— Page —
────────────────
First, Buzan and the Copenhagen School’s five sectors of security (military, economic, environmental, societal, and political) raise questions about the internal-external divide, as some threats seem to straddle this divide (economic, environmental, and societal), while others remained largely external (military) or internal (political). Buzan, still operating principally from a traditional state-centred perspective, seems to acknowledge this, arguing that the
permeability of states to both ideas and peoples associated with other states blurs the boundary between domestic and international security. Where this happens, neat distinctions between citizens and foreigners, state and government, and domestic and international policy, begins to break down and the meaning of national security becomes even more ambiguous.
(Buzan 1991: 32)
Even while he continued to distinguish between internal and external security, he concluded that ‘the lesson to be taken from this interplay among the different levels and sectors of the security problem is that the concept of security is a naturally integrative idea’ (Ibid.: 368). This framing of security as integrative resonates with the EU’s integrative rationale and ethos, as well as its ambition to develop a more holistic and integrated approach to security. Finally, Buzan and Waever’s notion of a security complex, where internal domestic developments and events in one state can cross borders and impact on neighbouring states, creating regional constellations of states whose security is highly interdependent (Buzan and Waever 2004), also problematises the sharp distinction between internal and external security and is reflected in the EU’s framing of security explored in Chapter 2.
Second, from a very different perspective, Booth argues for emancipation to be given precedence in thinking about security: ‘[S]ince “my freedom depends on your freedom”, the process of emancipation implies the further breaking down of the barriers we perpetuate between foreign and domestic’ (Booth 1991: 322). Therefore, he argues that ‘we need to better attend to the linkages between “domestic” and “foreign” politics. Frontiers these days do not hold back either “internal” or “external” affairs’ (Ibid.). In arguing for emancipation and the individual to be the referent object for security studies, Booth asserts that the ‘continuing sharp distinction between what is “domestic” and what is “foreign” is one manifestation of the way the study of international politics has been bedevilled by unhelpful dichotomies’ (Ibid.). Instead, these can be integrated as security is ‘conceived as a process of emancipation’ (Ibid.). The idea of security as an integrative idea (as mentioned by Buzan from a very different perspective) and the argument that the distinction between domestic and foreign is an unhelpful dichotomy provide further conceptual building blocks for the development of the ESC framework.
────────────────
— Excerpted data —
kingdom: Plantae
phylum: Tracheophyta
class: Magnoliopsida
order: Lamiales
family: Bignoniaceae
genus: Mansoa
────────────────
— What to do —
(A) In the passage on internal and external security, why does Booth hold that emancipation means breaking down the barriers between foreign and domestic? Reply in one to three sentences.
(B) Carry the passage on internal and external security forward from its last sentence.

— Answers below —
(A) Booth reasons that "my freedom depends on your freedom," so the process of emancipation involves further breaking down the barriers kept up between foreign and domestic.

(B)
Third, Bigo, focusing specifically on Europe (and the EU in particular), argues, ‘[T]he transnational is blurring the distinction between the internal and external, and destabilising related concepts: sovereignty, territoriality, security’ (Bigo 2000: 171). This transnationalisation of security ‘creates a ‘Möbius ribbon, a situation where one never knows whether one is inside or outside’ (Bigo 2000: 171, 2001). He argues that this leads to internal and external security ‘constituting the one and same security field’ (Bigo 2000: 186). His assertion in 2000 that ‘internal and external security are merging and de-differentiating after a period of strong differentiation where the two worlds of policing and war had little in common’ (Ibid.: 171) is assessed using the three dimensions of the ESC across the four major security threats examined in this volume. The connections between police and military highlighted by Bigo, and the rise of Gendemeries (Lutterbeck 2004), constitute a key part of the functional dimensions of the security continuum outlined later. Further, Bigo’s claims that ‘external security agencies 
 are looking inside the borders in search of an enemy from outside’ and that ‘internal security agencies 
 are looking to find their internal enemies beyond the borders’ (Bigo 2000: 171) are particularly relevant to the EU’s responses to the threats and challenges identified in its numerous security strategies, as will be demonstrated and examined in subsequent chapters. Finally, and importantly, Bigo argues that the convergence of internal and external security is not only driven by changing threats and threat perceptions, by the de-differentiation of the worlds of crime, law and police, and war and the military, but also by ‘structural evolutions of the different institutions dealing with security and their relations with the political professionals’ (Bigo 2006: 390). In other words, various security actors, agents, and institutions are reconstructing understandings of security in a way that seek to erase the distinction between foreign and domestic, national, and international and make institutions the referent object to be secured. While Bigo believes that these moves may be well intentioned, he is highly critical of the drivers and the implications of this merging (Ibid.: 386), in particular for notions of liberty, legitimacy, and accountability. These issues will be examined in Chapter 7.
The fundamental point to take from these three diverse approaches to security is that, across the theoretical spectrum, the artificial separation of internal/external, national/international, and domestic/foreign is seen as problematic and is being challenged, albeit in very different ways, with significant implications for wider understandings of security. It also calls into question why the EU, as a transnational and partly supranational organ...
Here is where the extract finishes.